The prophets did all their work in the context of that law. The Mosaic law dominated all of Israel’s life in the Old Testament, including the revelation of God given later through the prophets. The word through the prophets merely developed the gospel of grace revealed in the law to a richer, fuller measure.

Since the time that Jesus gave this instruction, God has also given us the New Testament Scriptures. These follow in the great tradition of the law and prophets. They reveal how the promises of the law and prophets are all fulfilled in Jesus Christ.

The golden rule must govern our behavior because of the law and the prophets.

This means, first, that the golden rule is the practical application of what the law and the prophets require of us in our relationship to the neighbor. The law and the prophets require that we love God with all our being and love our neighbor as ourselves. These are the two great commandments of the law. This golden rule is a practical application of the command to love the neighbor as ourselves. Certainly this great commandment of the law means that we are to love ourselves. We are to love ourselves as the workmanship of God. If we truly love ourselves, we will seek our eternal welfare in the kingdom of heaven. This is also what we should want others to do unto us. And if we love the neighbor in the same way, we will also do the same to him.

But there is more.

The law and the prophets empower us to follow this golden rule.

Of ourselves we cannot and will not keep this rule. By nature we are so corrupt that we hate God and the neighbor. Consequently, we always fall short of this rule. We tend to do unto others as they have done unto us. We may even keep this rule some of the time, with some people, under certain circumstances. But we will never do it out of the deep spiritual principle of love that Jesus sets before us.

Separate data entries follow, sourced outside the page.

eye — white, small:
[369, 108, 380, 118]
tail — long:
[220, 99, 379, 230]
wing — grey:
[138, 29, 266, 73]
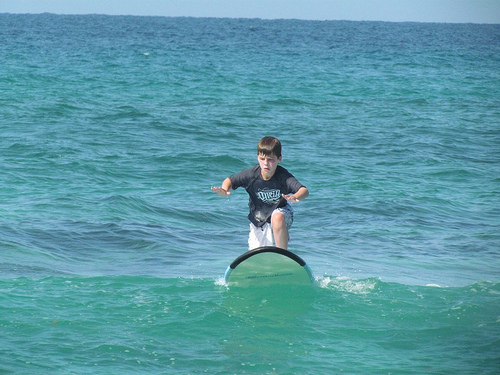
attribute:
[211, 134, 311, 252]
boy — wet, little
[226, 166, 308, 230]
t-shirt — grey, black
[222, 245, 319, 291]
surfboard — white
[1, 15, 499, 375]
water — blue, wavy, ripply, engaging, zealous, large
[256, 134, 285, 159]
hair — short, wet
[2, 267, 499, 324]
wave — small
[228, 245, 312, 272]
border — black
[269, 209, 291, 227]
knee — bent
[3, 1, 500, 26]
sky — blue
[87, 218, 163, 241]
ripple — small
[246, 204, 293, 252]
shorts — white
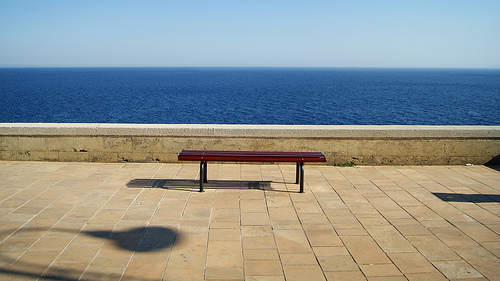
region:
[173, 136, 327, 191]
wooden bench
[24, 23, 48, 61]
white clouds in blue sky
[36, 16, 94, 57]
white clouds in blue sky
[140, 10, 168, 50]
white clouds in blue sky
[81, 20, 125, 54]
white clouds in blue sky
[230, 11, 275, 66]
white clouds in blue sky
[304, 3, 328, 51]
white clouds in blue sky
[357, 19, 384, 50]
white clouds in blue sky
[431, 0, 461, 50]
white clouds in blue sky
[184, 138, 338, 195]
wooden bench at beach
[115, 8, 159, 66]
white clouds in blue sky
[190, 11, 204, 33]
white clouds in blue sky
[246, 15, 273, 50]
white clouds in blue sky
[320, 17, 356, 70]
white clouds in blue sky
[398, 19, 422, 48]
white clouds in blue sky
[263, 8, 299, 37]
white clouds in blue sky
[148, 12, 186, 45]
white clouds in blue sky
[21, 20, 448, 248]
this is along a coast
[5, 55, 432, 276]
this is by a waterfront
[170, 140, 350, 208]
this is a bunch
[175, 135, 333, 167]
the bench is made of metal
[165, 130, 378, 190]
the bench is red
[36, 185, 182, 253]
this is a shadow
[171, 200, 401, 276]
the ground is brick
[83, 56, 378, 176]
this is the ocean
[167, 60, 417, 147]
the ocean is dark blue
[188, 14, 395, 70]
the sky is very light blue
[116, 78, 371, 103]
Blue color sea water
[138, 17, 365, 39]
A blue color sky with clouds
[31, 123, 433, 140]
Concrete wall near the sea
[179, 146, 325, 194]
Wooden bench with steel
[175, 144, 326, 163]
Brown color wood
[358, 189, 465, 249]
Cream color wall tiels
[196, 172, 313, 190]
Black color coated steel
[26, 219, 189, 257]
Shadow of the light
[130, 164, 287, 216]
Shadow of the bench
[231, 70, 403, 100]
Small waves in the sea water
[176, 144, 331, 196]
a red bench on a platform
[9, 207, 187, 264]
shadow of a lamp post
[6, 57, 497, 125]
a vast blue ocean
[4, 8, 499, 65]
a sky with no clouds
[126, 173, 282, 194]
shadow of a bench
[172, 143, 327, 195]
a bench mounted on a stone tile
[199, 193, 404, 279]
stone tiles on the floor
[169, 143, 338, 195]
a red bench with four legs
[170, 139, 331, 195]
a long red bench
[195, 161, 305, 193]
the four supporting legs of a bench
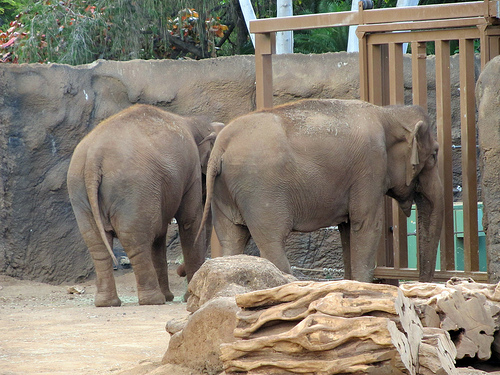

But the law and the prophets (today we would say the whole of Scripture) change all that. The law and the prophets proclaim salvation in Jesus Christ from the depravity and power of sin. Not only do they proclaim salvation, they are also the power of God to bring us that salvation. The result of that salvation is that we do love our neighbor as ourselves, and in that love we do follow this golden rule with him. By calling our attention to the law and the prophets, Jesus is simply calling us to live the salvation He has given us.


Therefore!

This golden rule is the conclusion to what Jesus has just taught about prayer.

Ask, and it shall be given you; seek, and ye shall find; knock, and it shall be opened unto you. What man is there of you, who, if his son ask bread, will give him a stone? Or if he ask a fish, will he give him a serpent? If ye then, being evil, know how to give good gifts unto your children, how much more shall your Father which is in heaven.

Therefore!

In this golden rule Jesus draws a conclusion. If God so loves us that He will look to our welfare with His good gifts, so must we also love our neighbor by looking to his welfare. And this is accomplished by doing unto him as we would have him do to us.

As we deal with one another, let us pray fervently for God’s good gifts of love. You cannot follow this golden rule without such prayer. For only when you have received in prayer the goodness of God’s love will you be motivated to love the neighbor as yourself and to follow in that love this golden rule.